▸ Working data
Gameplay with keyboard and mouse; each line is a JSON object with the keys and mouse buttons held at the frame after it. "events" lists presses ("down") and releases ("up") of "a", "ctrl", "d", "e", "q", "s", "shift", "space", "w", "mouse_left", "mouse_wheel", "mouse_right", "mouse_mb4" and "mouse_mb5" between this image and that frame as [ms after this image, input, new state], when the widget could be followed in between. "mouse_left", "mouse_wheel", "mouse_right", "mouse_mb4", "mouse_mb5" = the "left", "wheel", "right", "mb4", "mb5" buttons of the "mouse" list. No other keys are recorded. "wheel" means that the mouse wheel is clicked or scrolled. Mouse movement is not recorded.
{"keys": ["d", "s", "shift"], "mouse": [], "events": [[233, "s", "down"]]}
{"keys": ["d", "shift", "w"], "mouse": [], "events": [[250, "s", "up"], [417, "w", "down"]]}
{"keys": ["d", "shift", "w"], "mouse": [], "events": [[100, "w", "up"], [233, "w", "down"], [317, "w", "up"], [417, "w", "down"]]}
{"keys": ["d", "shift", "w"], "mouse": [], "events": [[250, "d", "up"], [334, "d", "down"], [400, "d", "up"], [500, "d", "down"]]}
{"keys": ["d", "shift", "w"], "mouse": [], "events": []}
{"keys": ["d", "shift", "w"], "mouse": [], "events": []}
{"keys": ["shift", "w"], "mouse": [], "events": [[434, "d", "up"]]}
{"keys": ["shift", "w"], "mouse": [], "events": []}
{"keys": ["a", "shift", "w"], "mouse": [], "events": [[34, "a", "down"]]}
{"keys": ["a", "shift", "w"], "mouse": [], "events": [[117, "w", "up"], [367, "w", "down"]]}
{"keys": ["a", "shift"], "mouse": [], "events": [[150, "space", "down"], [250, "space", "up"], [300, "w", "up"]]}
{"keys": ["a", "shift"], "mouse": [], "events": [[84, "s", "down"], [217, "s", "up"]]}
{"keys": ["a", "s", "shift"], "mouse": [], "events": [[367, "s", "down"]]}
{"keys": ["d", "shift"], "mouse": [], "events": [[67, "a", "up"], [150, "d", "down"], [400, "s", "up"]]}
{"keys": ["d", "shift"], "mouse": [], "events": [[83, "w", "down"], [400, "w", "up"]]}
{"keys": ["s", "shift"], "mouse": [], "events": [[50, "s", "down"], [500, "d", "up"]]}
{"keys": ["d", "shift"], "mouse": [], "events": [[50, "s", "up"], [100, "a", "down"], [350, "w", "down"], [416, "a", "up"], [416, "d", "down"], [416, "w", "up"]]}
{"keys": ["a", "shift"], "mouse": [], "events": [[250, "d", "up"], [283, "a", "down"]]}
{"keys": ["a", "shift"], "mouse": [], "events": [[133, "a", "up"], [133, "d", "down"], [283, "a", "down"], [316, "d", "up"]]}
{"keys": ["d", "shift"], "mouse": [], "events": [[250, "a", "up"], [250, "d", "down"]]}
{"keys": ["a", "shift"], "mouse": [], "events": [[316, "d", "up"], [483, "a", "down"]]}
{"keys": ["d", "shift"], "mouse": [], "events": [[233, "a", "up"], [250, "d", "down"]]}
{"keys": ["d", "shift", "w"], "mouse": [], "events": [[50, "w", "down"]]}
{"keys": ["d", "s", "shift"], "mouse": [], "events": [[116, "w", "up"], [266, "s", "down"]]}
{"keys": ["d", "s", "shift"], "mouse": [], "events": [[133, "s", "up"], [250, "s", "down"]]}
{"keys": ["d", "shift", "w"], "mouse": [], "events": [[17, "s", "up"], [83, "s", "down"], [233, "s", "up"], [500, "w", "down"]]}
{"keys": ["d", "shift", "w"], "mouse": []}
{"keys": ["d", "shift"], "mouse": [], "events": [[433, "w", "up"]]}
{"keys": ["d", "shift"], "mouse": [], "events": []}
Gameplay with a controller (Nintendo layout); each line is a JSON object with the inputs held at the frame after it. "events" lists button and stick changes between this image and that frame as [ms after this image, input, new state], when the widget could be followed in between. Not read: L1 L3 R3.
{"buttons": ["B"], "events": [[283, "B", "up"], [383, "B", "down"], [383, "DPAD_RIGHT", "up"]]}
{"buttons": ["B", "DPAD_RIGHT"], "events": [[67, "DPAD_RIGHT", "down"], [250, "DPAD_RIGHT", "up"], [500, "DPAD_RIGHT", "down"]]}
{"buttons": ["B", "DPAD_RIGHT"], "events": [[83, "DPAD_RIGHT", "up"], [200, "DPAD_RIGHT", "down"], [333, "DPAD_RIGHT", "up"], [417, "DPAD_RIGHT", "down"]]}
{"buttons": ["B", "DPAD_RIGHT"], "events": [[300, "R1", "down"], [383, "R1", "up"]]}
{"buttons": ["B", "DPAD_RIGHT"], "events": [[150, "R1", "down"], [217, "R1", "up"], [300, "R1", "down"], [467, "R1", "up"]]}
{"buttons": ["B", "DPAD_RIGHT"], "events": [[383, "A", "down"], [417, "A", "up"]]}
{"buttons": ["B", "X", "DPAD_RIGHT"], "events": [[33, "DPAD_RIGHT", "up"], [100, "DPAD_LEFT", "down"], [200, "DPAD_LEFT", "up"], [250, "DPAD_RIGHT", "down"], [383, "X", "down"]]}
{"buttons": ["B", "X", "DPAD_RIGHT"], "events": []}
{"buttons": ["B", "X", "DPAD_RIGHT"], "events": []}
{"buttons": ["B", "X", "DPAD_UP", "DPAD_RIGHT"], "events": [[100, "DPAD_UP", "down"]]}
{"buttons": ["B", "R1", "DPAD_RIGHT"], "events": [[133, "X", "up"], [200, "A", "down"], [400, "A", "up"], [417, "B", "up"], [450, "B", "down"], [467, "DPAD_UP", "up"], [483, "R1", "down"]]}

▸ Your goal
Every line above should be retyped exactly as given.

▸ Exercise answer
Gameplay with keyboard and mouse; each line is a JSON object with the keys and mouse buttons held at the frame after it. "events" lists presses ("down") and releases ("up") of "a", "ctrl", "d", "e", "q", "s", "shift", "space", "w", "mouse_left", "mouse_wheel", "mouse_right", "mouse_mb4" and "mouse_mb5" between this image and that frame as [ms after this image, input, new state], when the widget could be followed in between. "mouse_left", "mouse_wheel", "mouse_right", "mouse_mb4", "mouse_mb5" = the "left", "wheel", "right", "mb4", "mb5" buttons of the "mouse" list. No other keys are recorded. "wheel" means that the mouse wheel is clicked or scrolled. Mouse movement is not recorded.
{"keys": ["d", "s", "shift"], "mouse": [], "events": [[233, "s", "down"]]}
{"keys": ["d", "shift", "w"], "mouse": [], "events": [[250, "s", "up"], [417, "w", "down"]]}
{"keys": ["d", "shift", "w"], "mouse": [], "events": [[100, "w", "up"], [233, "w", "down"], [317, "w", "up"], [417, "w", "down"]]}
{"keys": ["d", "shift", "w"], "mouse": [], "events": [[250, "d", "up"], [334, "d", "down"], [400, "d", "up"], [500, "d", "down"]]}
{"keys": ["d", "shift", "w"], "mouse": [], "events": []}
{"keys": ["d", "shift", "w"], "mouse": [], "events": []}
{"keys": ["shift", "w"], "mouse": [], "events": [[434, "d", "up"]]}
{"keys": ["shift", "w"], "mouse": [], "events": []}
{"keys": ["a", "shift", "w"], "mouse": [], "events": [[34, "a", "down"]]}
{"keys": ["a", "shift", "w"], "mouse": [], "events": [[117, "w", "up"], [367, "w", "down"]]}
{"keys": ["a", "shift"], "mouse": [], "events": [[150, "space", "down"], [250, "space", "up"], [300, "w", "up"]]}
{"keys": ["a", "shift"], "mouse": [], "events": [[84, "s", "down"], [217, "s", "up"]]}
{"keys": ["a", "s", "shift"], "mouse": [], "events": [[367, "s", "down"]]}
{"keys": ["d", "shift"], "mouse": [], "events": [[67, "a", "up"], [150, "d", "down"], [400, "s", "up"]]}
{"keys": ["d", "shift"], "mouse": [], "events": [[83, "w", "down"], [400, "w", "up"]]}
{"keys": ["s", "shift"], "mouse": [], "events": [[50, "s", "down"], [500, "d", "up"]]}
{"keys": ["d", "shift"], "mouse": [], "events": [[50, "s", "up"], [100, "a", "down"], [350, "w", "down"], [416, "a", "up"], [416, "d", "down"], [416, "w", "up"]]}
{"keys": ["a", "shift"], "mouse": [], "events": [[250, "d", "up"], [283, "a", "down"]]}
{"keys": ["a", "shift"], "mouse": [], "events": [[133, "a", "up"], [133, "d", "down"], [283, "a", "down"], [316, "d", "up"]]}
{"keys": ["d", "shift"], "mouse": [], "events": [[250, "a", "up"], [250, "d", "down"]]}
{"keys": ["a", "shift"], "mouse": [], "events": [[316, "d", "up"], [483, "a", "down"]]}
{"keys": ["d", "shift"], "mouse": [], "events": [[233, "a", "up"], [250, "d", "down"]]}
{"keys": ["d", "shift", "w"], "mouse": [], "events": [[50, "w", "down"]]}
{"keys": ["d", "s", "shift"], "mouse": [], "events": [[116, "w", "up"], [266, "s", "down"]]}
{"keys": ["d", "s", "shift"], "mouse": [], "events": [[133, "s", "up"], [250, "s", "down"]]}
{"keys": ["d", "shift", "w"], "mouse": [], "events": [[17, "s", "up"], [83, "s", "down"], [233, "s", "up"], [500, "w", "down"]]}
{"keys": ["d", "shift", "w"], "mouse": []}
{"keys": ["d", "shift"], "mouse": [], "events": [[433, "w", "up"]]}
{"keys": ["d", "shift"], "mouse": [], "events": []}
Gameplay with a controller (Nintendo layout); each line is a JSON object with the inputs held at the frame after it. "events" lists button and stick changes between this image and that frame as [ms after this image, input, new state], when the widget could be followed in between. Not read: L1 L3 R3.
{"buttons": ["B"], "events": [[283, "B", "up"], [383, "B", "down"], [383, "DPAD_RIGHT", "up"]]}
{"buttons": ["B", "DPAD_RIGHT"], "events": [[67, "DPAD_RIGHT", "down"], [250, "DPAD_RIGHT", "up"], [500, "DPAD_RIGHT", "down"]]}
{"buttons": ["B", "DPAD_RIGHT"], "events": [[83, "DPAD_RIGHT", "up"], [200, "DPAD_RIGHT", "down"], [333, "DPAD_RIGHT", "up"], [417, "DPAD_RIGHT", "down"]]}
{"buttons": ["B", "DPAD_RIGHT"], "events": [[300, "R1", "down"], [383, "R1", "up"]]}
{"buttons": ["B", "DPAD_RIGHT"], "events": [[150, "R1", "down"], [217, "R1", "up"], [300, "R1", "down"], [467, "R1", "up"]]}
{"buttons": ["B", "DPAD_RIGHT"], "events": [[383, "A", "down"], [417, "A", "up"]]}
{"buttons": ["B", "X", "DPAD_RIGHT"], "events": [[33, "DPAD_RIGHT", "up"], [100, "DPAD_LEFT", "down"], [200, "DPAD_LEFT", "up"], [250, "DPAD_RIGHT", "down"], [383, "X", "down"]]}
{"buttons": ["B", "X", "DPAD_RIGHT"], "events": []}
{"buttons": ["B", "X", "DPAD_RIGHT"], "events": []}
{"buttons": ["B", "X", "DPAD_UP", "DPAD_RIGHT"], "events": [[100, "DPAD_UP", "down"]]}
{"buttons": ["B", "R1", "DPAD_RIGHT"], "events": [[133, "X", "up"], [200, "A", "down"], [400, "A", "up"], [417, "B", "up"], [450, "B", "down"], [467, "DPAD_UP", "up"], [483, "R1", "down"]]}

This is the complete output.